Remember Stacker, the disk compression utility? They had to find another business to be in when Microsoft (quite rightly) incorporated this functionality directly into the file system.

One of the prototypes they built as a possible future product was almost EXACTLY what you describe. It was a file system driver for Windows 95 that watched when you saved files, and transparently kept version histories on them without you doing anything. (And of course it used the patented Stac compression algorithm to minimize the extra space it took to store all this extra data).

Apparently either (a) they determined there was no market for this or (b) they couldn't work the kinks out of their implementation, because despite having shown it at a few trade shows, they never brought it to market.
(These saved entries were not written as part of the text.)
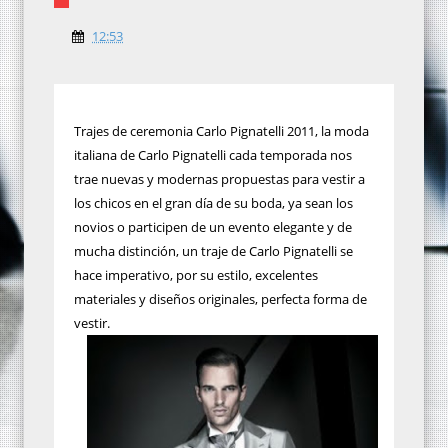
12:53
Trajes de ceremonia Carlo Pignatelli 2011, la moda
italiana de Carlo Pignatelli cada temporada nos
trae nuevas y modernas propuestas para vestir a
los chicos en el gran día de su boda, ya sean los
novios o participen de un evento elegante y de
mucha distinción, un traje de Carlo Pignatelli se
hace imperativo, por su estilo, excelentes
materiales y diseños originales, perfecta forma de
vestir.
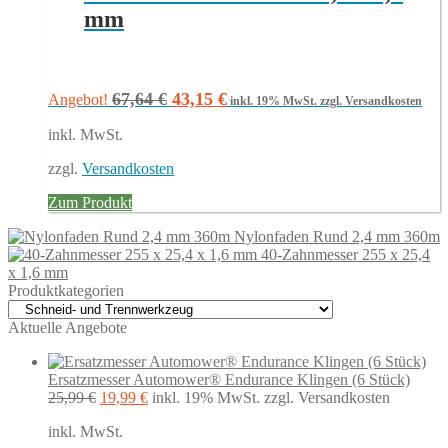
mm
Ursprünglicher
Aktueller
67,64
€
43,15
€
Angebot!
inkl. 19% MwSt.
zzgl. Versandkosten
Preis
Preis
inkl. MwSt.
war:
ist:
67,64 €
43,15 €.
zzgl.
Versandkosten
Zum Produkt
Nylonfaden Rund 2,4 mm 360m
40-Zahnmesser 255 x 25,4
x 1,6 mm
Produktkategorien
Aktuelle Angebote
Ersatzmesser Automower® Endurance Klingen (6 Stück)
Ursprünglicher
Aktueller
25,99
€
19,99
€
inkl. 19% MwSt.
zzgl. Versandkosten
Preis
Preis
inkl. MwSt.
war:
ist:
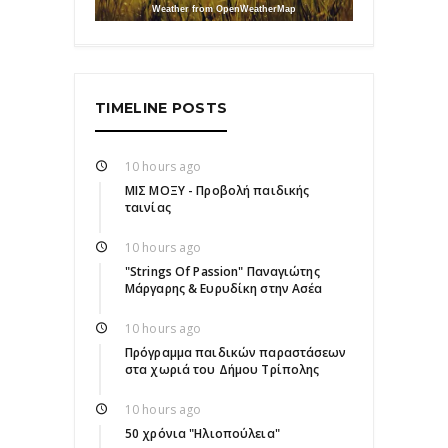
Weather from OpenWeatherMap
TIMELINE POSTS
10 hours ago
ΜΙΣ ΜΟΞΥ - Προβολή παιδικής
ταινίας
10 hours ago
"Strings Of Passion" Παναγιώτης
Μάργαρης & Ευρυδίκη στην Ασέα
10 hours ago
Πρόγραμμα παιδικών παραστάσεων
στα χωριά του Δήμου Τρίπολης
10 hours ago
50 χρόνια "Ηλιοπούλεια"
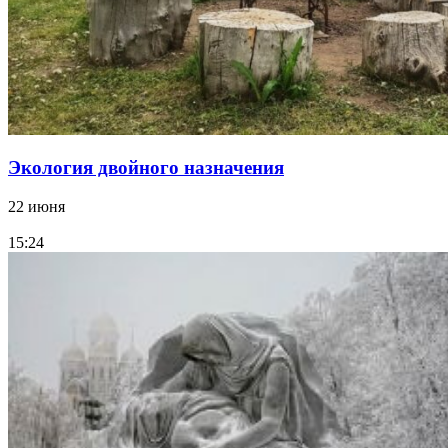
Экология двойного назначения
22 июня
15:24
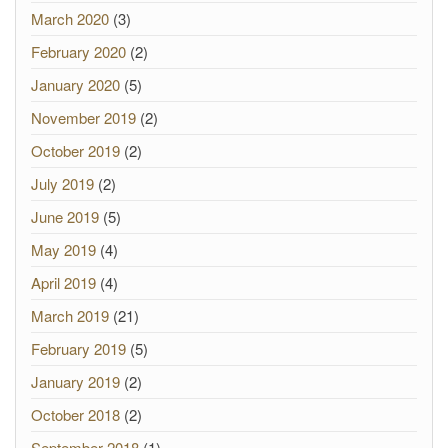
March 2020
(3)
February 2020
(2)
January 2020
(5)
November 2019
(2)
October 2019
(2)
July 2019
(2)
June 2019
(5)
May 2019
(4)
April 2019
(4)
March 2019
(21)
February 2019
(5)
January 2019
(2)
October 2018
(2)
September 2018
(1)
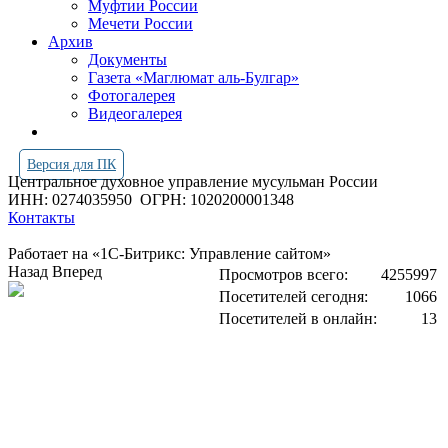
Муфтии России
Мечети России
Архив
Документы
Газета «Маглюмат аль-Булгар»
Фотогалерея
Видеогалерея
Версия для ПК
Центральное духовное управление мусульман России
ИНН: 0274035950
ОГРН: 1020200001348
Контакты
Работает на «1С-Битрикс: Управление сайтом»
Назад
Вперед
Просмотров всего:
4255997
Посетителей сегодня:
1066
Посетителей в онлайн:
13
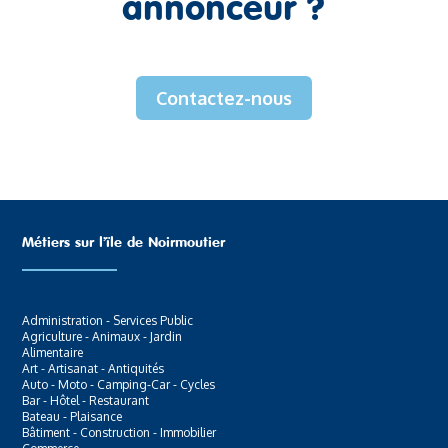
annonceur ?
Contactez-nous
Métiers sur l’ïle de Noirmoutier
Administration - Services Public
Agriculture - Animaux - Jardin
Alimentaire
Art - Artisanat - Antiquités
Auto - Moto - Camping-Car - Cycles
Bar - Hôtel - Restaurant
Bateau - Plaisance
Bâtiment - Construction - Immobilier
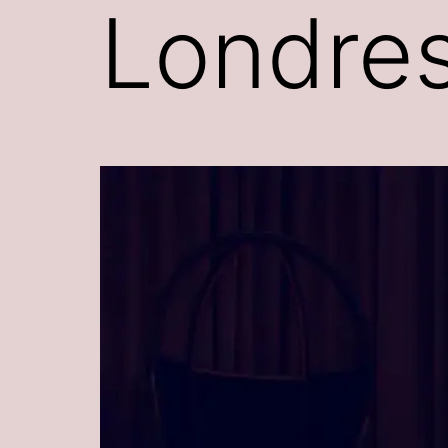
Londre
As theircompetitor mentions, there were many old-school "mainframe" operating systems like DEC's VMS had this feature built in. When you accessed a file, you could optionally include a version number with the file name. See link.
-- krelnik, Jun 17 2005


Versions were automatic. You had to purge or set version limits (which automatically purged) to avoid them. Auditing file system access was possible, but not normally done as it created massive audit files. I miss VMS. Not that it isn’t still around, I just don’t work with it anymore.